Rule of Momentum

Organizations with a history of failure will tend to fail
while organizations with a history of success will tend to continue to succeed.
People will take on the coloration of their organization.

The culture of an organization is usually the problem. Take a “failure” from a bad organization and put them in a successful organization and they will magically become more successful. The inverse is also true.

This is a dangerous rule as it seems to indicate that one must get rid of people in the bad organization to improve it when actually the problem lies with the leadership.

After the Korean War, while investigating how the North Koreans did brainwashing, the military was offended to learn that according to the Koreans only 5% of our soldiers were considered leaders.
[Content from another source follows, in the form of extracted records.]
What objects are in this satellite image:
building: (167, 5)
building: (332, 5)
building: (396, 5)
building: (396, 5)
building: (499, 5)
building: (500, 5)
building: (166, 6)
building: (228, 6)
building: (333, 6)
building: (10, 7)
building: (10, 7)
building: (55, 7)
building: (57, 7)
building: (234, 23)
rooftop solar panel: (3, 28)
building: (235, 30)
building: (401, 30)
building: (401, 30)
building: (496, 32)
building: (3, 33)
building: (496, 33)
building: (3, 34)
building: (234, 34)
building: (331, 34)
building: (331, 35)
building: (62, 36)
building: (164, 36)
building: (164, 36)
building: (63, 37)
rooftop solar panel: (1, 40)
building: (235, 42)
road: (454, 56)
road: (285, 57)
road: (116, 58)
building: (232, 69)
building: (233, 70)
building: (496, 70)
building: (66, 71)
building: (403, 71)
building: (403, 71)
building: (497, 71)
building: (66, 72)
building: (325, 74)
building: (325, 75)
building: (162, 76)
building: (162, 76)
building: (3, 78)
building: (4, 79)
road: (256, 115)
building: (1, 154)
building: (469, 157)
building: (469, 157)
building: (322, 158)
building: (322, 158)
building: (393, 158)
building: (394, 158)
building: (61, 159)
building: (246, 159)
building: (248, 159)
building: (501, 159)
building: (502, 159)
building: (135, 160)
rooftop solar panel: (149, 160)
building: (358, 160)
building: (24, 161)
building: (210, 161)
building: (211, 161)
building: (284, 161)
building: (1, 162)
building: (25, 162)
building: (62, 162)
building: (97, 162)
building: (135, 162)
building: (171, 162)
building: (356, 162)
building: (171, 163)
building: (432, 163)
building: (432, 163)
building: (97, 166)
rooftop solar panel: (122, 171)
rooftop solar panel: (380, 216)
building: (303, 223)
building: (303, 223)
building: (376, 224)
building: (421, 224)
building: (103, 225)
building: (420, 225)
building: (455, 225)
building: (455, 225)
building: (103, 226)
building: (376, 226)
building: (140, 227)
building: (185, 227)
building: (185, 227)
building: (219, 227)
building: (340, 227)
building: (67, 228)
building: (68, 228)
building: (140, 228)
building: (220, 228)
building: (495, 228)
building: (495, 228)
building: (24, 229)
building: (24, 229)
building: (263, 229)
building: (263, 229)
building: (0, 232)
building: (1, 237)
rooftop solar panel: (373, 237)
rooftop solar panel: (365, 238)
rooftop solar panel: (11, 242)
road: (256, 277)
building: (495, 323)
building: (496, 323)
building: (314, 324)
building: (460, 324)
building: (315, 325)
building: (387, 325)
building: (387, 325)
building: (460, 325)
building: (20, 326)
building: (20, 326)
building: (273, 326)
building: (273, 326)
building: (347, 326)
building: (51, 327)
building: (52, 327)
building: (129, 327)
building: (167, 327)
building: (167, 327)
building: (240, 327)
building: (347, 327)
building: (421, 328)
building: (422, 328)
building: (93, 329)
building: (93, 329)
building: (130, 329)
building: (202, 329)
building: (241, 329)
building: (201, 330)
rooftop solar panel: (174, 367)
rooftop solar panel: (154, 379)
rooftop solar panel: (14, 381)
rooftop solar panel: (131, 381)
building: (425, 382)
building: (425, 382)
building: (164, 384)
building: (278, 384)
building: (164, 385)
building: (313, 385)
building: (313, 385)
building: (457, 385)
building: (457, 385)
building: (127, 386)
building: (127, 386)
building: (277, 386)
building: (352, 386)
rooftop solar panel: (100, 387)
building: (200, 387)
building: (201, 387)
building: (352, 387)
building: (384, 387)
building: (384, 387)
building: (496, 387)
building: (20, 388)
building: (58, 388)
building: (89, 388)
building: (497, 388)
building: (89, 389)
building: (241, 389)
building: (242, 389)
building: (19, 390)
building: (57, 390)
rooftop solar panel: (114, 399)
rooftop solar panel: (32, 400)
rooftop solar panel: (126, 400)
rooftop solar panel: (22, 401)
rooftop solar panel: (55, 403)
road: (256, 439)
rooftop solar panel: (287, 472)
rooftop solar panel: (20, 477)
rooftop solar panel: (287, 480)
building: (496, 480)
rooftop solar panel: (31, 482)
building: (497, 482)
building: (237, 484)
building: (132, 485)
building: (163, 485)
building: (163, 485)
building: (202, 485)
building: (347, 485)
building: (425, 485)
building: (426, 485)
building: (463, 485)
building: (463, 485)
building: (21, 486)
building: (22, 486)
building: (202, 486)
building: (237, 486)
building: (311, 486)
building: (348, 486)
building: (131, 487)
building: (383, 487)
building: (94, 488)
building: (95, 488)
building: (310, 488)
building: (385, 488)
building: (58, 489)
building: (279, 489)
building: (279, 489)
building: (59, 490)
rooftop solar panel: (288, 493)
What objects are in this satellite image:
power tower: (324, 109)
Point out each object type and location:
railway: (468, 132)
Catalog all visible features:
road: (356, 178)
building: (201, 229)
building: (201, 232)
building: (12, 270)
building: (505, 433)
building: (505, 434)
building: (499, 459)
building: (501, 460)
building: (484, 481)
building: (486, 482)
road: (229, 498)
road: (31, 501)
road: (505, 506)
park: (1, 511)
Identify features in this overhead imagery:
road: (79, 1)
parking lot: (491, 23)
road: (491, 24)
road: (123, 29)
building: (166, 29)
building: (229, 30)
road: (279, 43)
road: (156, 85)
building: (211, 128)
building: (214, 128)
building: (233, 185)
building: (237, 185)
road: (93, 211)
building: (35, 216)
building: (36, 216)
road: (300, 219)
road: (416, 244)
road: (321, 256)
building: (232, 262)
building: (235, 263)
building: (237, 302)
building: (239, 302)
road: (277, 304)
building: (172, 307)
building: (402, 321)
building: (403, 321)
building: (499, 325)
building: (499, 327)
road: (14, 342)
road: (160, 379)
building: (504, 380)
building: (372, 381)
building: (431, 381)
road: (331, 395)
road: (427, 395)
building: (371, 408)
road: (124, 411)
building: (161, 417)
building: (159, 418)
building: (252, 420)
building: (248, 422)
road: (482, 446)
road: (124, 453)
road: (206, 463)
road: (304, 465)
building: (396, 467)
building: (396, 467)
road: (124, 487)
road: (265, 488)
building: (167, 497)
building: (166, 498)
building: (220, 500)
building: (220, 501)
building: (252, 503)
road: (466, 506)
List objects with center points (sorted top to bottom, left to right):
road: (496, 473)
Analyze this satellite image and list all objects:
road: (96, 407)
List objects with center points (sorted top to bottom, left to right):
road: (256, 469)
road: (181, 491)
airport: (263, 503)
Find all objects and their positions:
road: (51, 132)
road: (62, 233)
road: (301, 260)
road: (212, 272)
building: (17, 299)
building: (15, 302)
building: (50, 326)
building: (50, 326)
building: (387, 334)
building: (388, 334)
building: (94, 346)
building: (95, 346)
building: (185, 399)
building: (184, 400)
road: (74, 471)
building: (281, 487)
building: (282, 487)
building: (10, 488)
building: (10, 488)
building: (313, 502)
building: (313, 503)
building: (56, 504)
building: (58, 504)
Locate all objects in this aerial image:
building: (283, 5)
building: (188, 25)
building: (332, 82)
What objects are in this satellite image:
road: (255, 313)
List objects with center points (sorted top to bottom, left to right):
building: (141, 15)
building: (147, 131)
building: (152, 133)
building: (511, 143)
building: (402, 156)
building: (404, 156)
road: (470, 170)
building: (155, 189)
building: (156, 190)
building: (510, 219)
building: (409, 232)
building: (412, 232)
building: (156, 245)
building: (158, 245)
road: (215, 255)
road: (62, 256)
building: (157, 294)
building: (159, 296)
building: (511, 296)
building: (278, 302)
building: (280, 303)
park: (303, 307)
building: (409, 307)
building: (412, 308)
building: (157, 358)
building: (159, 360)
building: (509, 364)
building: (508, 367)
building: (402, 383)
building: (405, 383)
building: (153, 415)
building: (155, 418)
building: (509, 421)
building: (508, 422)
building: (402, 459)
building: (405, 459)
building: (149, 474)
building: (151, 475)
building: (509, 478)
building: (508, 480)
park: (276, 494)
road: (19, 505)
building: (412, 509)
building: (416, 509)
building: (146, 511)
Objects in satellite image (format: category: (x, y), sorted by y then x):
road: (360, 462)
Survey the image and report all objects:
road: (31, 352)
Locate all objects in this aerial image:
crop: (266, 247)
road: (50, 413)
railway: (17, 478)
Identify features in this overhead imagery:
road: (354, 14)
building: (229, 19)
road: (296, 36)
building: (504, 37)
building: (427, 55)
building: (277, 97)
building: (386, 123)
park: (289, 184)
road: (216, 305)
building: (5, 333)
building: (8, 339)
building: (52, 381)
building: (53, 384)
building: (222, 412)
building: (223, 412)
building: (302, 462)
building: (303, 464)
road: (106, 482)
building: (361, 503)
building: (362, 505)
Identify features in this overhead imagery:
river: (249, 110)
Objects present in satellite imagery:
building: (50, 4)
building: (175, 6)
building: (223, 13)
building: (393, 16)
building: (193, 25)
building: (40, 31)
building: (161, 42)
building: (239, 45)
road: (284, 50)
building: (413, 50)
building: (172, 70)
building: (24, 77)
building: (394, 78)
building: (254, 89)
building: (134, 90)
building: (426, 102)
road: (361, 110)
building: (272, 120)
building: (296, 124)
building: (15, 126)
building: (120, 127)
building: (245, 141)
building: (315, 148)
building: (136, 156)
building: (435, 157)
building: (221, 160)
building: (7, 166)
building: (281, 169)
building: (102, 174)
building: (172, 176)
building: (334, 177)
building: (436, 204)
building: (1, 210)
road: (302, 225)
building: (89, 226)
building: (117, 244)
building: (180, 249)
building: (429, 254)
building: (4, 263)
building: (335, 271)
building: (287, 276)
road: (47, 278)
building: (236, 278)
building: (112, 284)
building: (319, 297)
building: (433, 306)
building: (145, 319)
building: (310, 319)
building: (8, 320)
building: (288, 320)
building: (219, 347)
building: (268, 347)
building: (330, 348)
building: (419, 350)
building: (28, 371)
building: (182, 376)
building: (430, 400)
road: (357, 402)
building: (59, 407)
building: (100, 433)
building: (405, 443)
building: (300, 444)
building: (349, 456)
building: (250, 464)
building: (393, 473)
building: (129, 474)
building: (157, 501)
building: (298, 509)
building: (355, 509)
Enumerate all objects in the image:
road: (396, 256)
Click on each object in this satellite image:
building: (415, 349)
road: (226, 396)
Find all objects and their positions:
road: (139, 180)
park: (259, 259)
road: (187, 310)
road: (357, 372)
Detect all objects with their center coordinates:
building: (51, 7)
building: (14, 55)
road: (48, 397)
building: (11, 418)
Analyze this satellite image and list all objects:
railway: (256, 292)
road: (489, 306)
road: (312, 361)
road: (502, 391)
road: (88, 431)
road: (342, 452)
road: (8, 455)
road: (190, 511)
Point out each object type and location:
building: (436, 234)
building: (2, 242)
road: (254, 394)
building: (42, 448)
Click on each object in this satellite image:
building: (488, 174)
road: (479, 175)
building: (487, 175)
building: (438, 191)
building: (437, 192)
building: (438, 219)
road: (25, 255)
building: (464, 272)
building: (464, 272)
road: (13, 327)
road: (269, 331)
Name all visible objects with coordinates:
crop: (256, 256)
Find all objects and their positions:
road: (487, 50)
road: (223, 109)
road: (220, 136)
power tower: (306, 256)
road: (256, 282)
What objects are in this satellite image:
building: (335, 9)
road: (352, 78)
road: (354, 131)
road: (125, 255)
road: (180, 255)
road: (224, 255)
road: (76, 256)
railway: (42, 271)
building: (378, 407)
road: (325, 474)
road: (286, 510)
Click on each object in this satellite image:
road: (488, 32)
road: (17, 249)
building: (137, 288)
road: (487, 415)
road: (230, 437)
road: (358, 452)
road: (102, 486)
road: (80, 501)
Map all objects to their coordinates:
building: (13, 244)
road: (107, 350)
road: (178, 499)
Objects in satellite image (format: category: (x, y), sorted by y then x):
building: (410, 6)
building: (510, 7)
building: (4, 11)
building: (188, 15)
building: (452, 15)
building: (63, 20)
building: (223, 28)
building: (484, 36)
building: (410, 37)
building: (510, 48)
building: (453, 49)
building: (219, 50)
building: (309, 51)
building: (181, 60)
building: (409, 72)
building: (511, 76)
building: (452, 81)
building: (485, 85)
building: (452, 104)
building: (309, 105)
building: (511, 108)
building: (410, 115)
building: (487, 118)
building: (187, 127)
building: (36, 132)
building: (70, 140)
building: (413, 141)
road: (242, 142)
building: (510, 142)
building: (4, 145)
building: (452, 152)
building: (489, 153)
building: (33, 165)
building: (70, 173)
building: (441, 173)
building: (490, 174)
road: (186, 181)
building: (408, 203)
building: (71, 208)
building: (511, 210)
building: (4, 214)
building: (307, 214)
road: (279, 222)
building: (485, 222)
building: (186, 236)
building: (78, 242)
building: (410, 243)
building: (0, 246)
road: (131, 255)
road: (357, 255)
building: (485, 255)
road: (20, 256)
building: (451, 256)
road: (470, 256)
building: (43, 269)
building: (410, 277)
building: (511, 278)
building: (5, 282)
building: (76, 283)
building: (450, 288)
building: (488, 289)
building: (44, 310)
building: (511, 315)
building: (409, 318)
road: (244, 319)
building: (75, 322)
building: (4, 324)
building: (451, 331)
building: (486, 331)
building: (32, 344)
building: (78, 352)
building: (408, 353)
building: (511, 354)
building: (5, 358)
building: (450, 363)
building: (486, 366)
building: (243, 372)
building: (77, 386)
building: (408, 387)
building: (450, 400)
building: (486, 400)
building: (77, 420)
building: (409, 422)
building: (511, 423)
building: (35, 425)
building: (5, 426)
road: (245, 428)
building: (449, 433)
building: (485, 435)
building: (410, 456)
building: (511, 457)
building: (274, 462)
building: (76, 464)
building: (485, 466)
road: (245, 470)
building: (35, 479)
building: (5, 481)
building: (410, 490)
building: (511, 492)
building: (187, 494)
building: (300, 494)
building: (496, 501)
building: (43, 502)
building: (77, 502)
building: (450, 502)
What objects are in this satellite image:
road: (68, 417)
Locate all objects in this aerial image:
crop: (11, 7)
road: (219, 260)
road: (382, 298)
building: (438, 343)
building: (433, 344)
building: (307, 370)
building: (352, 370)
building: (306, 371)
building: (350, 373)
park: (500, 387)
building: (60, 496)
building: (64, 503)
After all, we’re Americans and ALL OF US ARE LEADERS! The irony was the Korean reactions that came out in the investigation: 5% of them are leaders! As soon as you think you’ve gotten rid of all the leaders and can start brainwashing the rest, another leader appears.

Rank had only a marginal relationship with leadership. Leadership is the ability to see through the noise to find the root causes and then act upon them. A leader never stops questioning. A leader will question in such a way as to inspire others to question. A leader will listen and look for the answer even if it is uncomfortable.

People who run an organization by procedures and management are rarely leaders. They will implement no original changes. These are the people who need to be replaced to change the culture of an organization. The rest of the population will take on the protective coloration of the culture around them.

While in the Army I observed this over and over again. A new commander or senior NCO comes in and replaces a few key staff positions and over time the whole character of the unit changes. This is true whether the unit improves or un-improves. A few changes in the leadership and the whole unit changes.